管理サブネットのリソースを使用して、アプリの層を管理する必要があるユーザーにのみ、その層へのアクセス権を付与します。 たとえば、Microsoft Entra ID と共に Microsoft Identity Manager を使用できます。 ただし、クラウドネイティブのシナリオでは、Microsoft Entra Privileged Identity Management (PIM) が推奨されます。

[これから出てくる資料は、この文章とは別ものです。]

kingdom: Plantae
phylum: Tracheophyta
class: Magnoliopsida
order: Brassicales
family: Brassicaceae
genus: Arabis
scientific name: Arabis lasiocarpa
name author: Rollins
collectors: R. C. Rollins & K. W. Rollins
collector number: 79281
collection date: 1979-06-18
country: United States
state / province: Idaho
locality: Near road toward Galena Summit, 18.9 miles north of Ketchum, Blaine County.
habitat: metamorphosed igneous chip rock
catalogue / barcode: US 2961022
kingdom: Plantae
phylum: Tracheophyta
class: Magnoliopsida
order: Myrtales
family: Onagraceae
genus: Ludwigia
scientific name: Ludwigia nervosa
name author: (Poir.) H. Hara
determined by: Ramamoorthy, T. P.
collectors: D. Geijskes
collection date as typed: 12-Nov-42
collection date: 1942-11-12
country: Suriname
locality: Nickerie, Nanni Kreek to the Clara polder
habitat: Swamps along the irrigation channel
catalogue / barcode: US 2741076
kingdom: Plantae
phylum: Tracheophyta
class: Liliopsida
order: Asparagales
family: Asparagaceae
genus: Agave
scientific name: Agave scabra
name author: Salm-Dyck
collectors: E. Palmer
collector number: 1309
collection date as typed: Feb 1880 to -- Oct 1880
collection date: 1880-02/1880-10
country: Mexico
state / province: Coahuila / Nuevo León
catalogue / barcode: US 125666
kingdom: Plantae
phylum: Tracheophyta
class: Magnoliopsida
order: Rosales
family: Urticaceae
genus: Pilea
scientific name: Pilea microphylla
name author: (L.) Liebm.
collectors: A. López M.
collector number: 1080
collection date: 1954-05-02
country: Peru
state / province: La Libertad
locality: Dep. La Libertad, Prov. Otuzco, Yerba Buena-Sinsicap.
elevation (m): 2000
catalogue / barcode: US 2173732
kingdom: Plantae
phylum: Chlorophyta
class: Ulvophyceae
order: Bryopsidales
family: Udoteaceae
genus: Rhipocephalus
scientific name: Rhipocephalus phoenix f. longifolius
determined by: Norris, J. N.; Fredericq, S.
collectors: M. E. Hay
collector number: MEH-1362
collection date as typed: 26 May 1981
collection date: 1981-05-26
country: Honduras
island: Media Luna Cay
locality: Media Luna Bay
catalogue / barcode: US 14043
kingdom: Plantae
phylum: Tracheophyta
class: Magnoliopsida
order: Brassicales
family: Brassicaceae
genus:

Azure のロールとポリシーを制御する方法は他にもいくつかあります。

  • Azure リソースの Azure ロールベースのアクセス制御 (Azure RBAC) を使用すると、組み込みまたはカスタム ロールをユーザーに割り当てることができるため、ユーザーには必要な権限のみが割り当てられます。 Azure RBAC と PIM を組み合わせて、一定期間、特権を昇格させる監査済み承認ワークフローを実装できます。
  • ポリシーによって、会社のルール、標準、SLA を適用します。 Azure Policy は、ポリシーの作成、割り当て、管理を行い、リソースがポリシーに準拠しているかどうかを評価する Azure サービスです。
  • Azure Blueprints は、ロールの割り当て、ポリシーの割り当て、およびデプロイ テンプレートを組み合わせて、組織の標準、パターン、要件を実装してそれらに従う一連のレプリケート可能な Azure リソースを定義します。 Blueprints では、リソース テンプレートや他のアーティファクトのデプロイを宣言によって調整できます。 ブループリントを自分で作成することも、既存のブループリントを利用することもできます。 たとえば、ISO 27001 共有サービス ブループリントでは、組織の要件に合わせて変更および拡張できる共有サービス ハブがデプロイされます。

監視

Microsoft Defender for Cloud は、環境のセキュリティの維持に役立つ監視とアラートを提供します。 無料サービスでは、OS 修正プログラムの欠如、セキュリティの構成の誤り、基本的なネットワーク セキュリティなどの脆弱性を自動的にチェックします。 Standard 有料版では、行動分析アダプティブ ネットワークのセキュリティ強化機能JIT VM アクセスなどの追加機能が提供されます。 全機能の一覧については、「マシンを対象とする機能」をご覧ください。 Defender for Cloud では、Azure Key Vault などの他のリソースに対する脅威の防止も提供します。

Azure Monitor を使用すると、さらに詳細な監視と分析を行うことができます。 ID とアクセスを監視するには、Microsoft Entra アクティビティ ログを Azure Monitor にルーティングします。 また、VMネットワークAzure Firewall を監視し、強力なログ クエリ機能を使用して、インポートされたログを分析することもできます。 Azure Monitor を "セキュリティ情報イベント管理 (SIEM)" と統合できます。サードパーティの SIEM または Microsoft Sentinel と統合できます。